The same goes for freelance pieces. Find a few interesting sources, then brainstorm about how they relate—this is even better if the connection isn’t immediately obvious. Work through a general plan for your piece, moving from intro to supporting paragraphs to conclusion. Don’t aim for a word-by-word breakdown, but at least get a general idea where you’re headed. That way if things go sideways you’ll know it, and you’ll be able to tell if writing off the beaten path is better or worse than the original plan.
3) Just Write
I can’t stress this one enough. Sure, most first-timer fiction novels land between 70,000 and 100,000 words, while freelance work tends toward sub-1000, but it’s often terrifying to put hands to keyboard and start typing. Bottom line, though? You need to write. This means when you’re not feeling your creative best, when the coffee didn’t kick in or you’re fighting with your spouse. This means when you’re convinced everything you write is garbage, you’re depressed that you can’t find steady work and you’re angry when you read content online that’s much worse than yours.

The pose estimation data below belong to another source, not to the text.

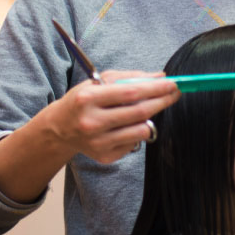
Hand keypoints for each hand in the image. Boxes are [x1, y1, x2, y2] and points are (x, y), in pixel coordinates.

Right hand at [46, 70, 179, 163]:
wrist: (59, 129)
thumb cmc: (82, 100)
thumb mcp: (98, 82)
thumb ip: (130, 77)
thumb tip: (161, 77)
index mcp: (88, 99)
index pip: (131, 93)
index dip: (156, 89)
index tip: (173, 84)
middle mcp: (92, 122)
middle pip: (140, 112)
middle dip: (162, 101)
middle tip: (175, 93)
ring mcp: (98, 142)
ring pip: (141, 131)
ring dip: (150, 118)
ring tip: (144, 110)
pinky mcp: (104, 156)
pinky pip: (134, 143)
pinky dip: (136, 132)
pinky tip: (125, 126)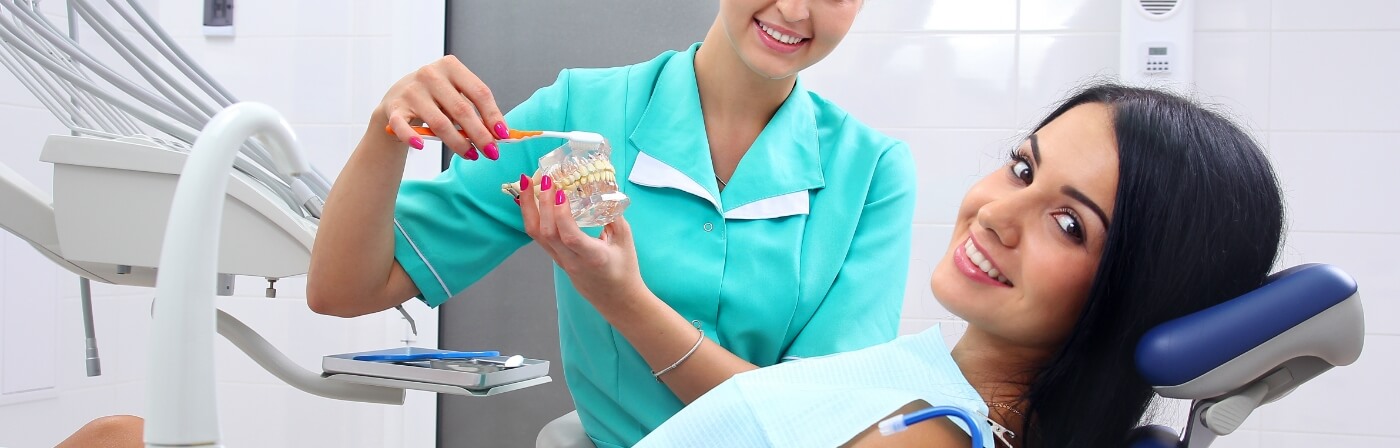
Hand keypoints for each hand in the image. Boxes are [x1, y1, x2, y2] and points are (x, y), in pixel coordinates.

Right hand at [375, 55, 509, 160]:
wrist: (397, 98)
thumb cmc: (436, 98)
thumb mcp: (456, 96)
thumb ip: (475, 111)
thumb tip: (499, 135)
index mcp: (451, 67)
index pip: (479, 92)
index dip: (493, 115)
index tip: (503, 135)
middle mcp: (430, 74)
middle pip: (461, 109)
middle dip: (480, 134)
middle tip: (492, 153)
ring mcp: (411, 91)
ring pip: (439, 122)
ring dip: (458, 143)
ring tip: (471, 155)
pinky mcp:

What I’ve learned over three novels and hundreds of thousands of words of freelance writing? Do it enough, and you start to do it well. Yes, that’s assuming you have some modicum of talent to begin with, but write everyday without exception and guess what, it becomes something you do instead of something you want to do.
Novelists, man. They’re long-winded and sometimes self-important, but offer salient advice for freelances: Craft a story, plan ahead, and always, always keep writing.